Take the entries that follow and return exactly the lines from the one holding "ring tip: (58, 138)" through the one holding "pinky dip: (157, 179)", both included. Nothing else is needed.

━━ DATA ━━

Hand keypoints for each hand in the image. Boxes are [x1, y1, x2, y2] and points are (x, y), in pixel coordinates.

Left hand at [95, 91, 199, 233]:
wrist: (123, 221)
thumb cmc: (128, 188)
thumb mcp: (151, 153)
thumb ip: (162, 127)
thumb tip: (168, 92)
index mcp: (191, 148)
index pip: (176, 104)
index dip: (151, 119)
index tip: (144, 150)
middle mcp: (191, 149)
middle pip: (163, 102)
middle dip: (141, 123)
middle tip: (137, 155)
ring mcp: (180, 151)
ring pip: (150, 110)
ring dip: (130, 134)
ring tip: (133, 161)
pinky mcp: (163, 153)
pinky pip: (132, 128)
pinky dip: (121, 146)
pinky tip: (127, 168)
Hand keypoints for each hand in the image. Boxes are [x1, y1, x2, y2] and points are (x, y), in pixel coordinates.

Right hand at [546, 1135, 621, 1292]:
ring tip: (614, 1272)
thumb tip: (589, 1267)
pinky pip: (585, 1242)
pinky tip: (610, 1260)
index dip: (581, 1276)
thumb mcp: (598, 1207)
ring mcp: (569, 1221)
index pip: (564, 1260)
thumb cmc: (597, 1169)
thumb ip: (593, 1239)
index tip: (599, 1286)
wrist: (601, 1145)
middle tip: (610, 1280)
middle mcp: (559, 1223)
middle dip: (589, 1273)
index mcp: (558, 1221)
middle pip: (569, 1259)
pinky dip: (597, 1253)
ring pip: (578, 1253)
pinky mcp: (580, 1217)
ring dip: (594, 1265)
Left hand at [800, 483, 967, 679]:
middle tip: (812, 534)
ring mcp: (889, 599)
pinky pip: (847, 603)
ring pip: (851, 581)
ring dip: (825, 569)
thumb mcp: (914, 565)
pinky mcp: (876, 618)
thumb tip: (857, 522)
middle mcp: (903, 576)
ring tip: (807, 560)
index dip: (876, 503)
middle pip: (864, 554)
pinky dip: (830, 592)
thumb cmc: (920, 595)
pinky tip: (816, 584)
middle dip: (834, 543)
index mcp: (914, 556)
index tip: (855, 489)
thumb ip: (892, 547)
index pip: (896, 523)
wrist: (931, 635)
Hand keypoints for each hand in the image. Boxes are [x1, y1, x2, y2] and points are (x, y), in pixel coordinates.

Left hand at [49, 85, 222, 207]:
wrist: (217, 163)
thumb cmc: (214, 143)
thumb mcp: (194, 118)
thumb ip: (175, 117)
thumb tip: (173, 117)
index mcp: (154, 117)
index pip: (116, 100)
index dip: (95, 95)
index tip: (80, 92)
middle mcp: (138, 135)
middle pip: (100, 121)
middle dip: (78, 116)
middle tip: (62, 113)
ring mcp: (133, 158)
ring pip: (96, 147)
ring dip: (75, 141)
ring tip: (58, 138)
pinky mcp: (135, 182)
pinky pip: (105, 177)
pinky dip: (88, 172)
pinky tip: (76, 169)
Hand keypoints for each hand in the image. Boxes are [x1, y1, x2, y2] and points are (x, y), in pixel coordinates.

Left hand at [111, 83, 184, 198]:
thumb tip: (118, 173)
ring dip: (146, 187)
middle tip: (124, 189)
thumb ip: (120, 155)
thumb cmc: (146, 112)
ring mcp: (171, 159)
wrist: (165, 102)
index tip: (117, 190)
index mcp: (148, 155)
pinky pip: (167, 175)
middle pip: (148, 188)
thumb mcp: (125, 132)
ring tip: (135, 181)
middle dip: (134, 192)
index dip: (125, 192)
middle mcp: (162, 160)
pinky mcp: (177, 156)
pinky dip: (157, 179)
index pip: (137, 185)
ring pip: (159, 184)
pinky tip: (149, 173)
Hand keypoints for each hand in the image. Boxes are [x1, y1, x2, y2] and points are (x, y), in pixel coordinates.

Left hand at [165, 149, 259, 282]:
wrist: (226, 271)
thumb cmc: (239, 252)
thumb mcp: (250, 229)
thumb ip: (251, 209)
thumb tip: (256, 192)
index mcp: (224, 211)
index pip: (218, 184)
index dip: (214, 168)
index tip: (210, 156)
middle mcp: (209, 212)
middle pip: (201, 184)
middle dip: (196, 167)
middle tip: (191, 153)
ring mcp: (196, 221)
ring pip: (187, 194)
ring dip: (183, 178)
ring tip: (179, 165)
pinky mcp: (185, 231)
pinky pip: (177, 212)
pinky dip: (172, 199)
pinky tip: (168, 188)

━━━

◆ EXERCISE RESPONSE
ring tip: (58, 138)
pinky mcp: (135, 182)
pinky pip: (105, 177)
pinky dip: (88, 172)
pinky tip: (76, 169)
Hand keypoints for each hand in the image. Boxes are [x1, y1, x2, y2] and points are (x, y), in pixel coordinates.

Left hand at [111, 83, 184, 198]:
thumb tip: (118, 173)
ring dip: (146, 187)
middle tip: (124, 189)
thumb ip: (120, 155)
thumb cmc: (146, 112)
ring mcp: (171, 159)
wrist: (165, 102)
index tip: (117, 190)
index mcp: (148, 155)
pinky pip: (167, 175)
middle pip: (148, 188)
thumb mcp: (125, 132)
ring tip: (135, 181)
middle dip: (134, 192)
index dip: (125, 192)
middle mcp: (162, 160)
pinky mcp: (177, 156)
pinky dip: (157, 179)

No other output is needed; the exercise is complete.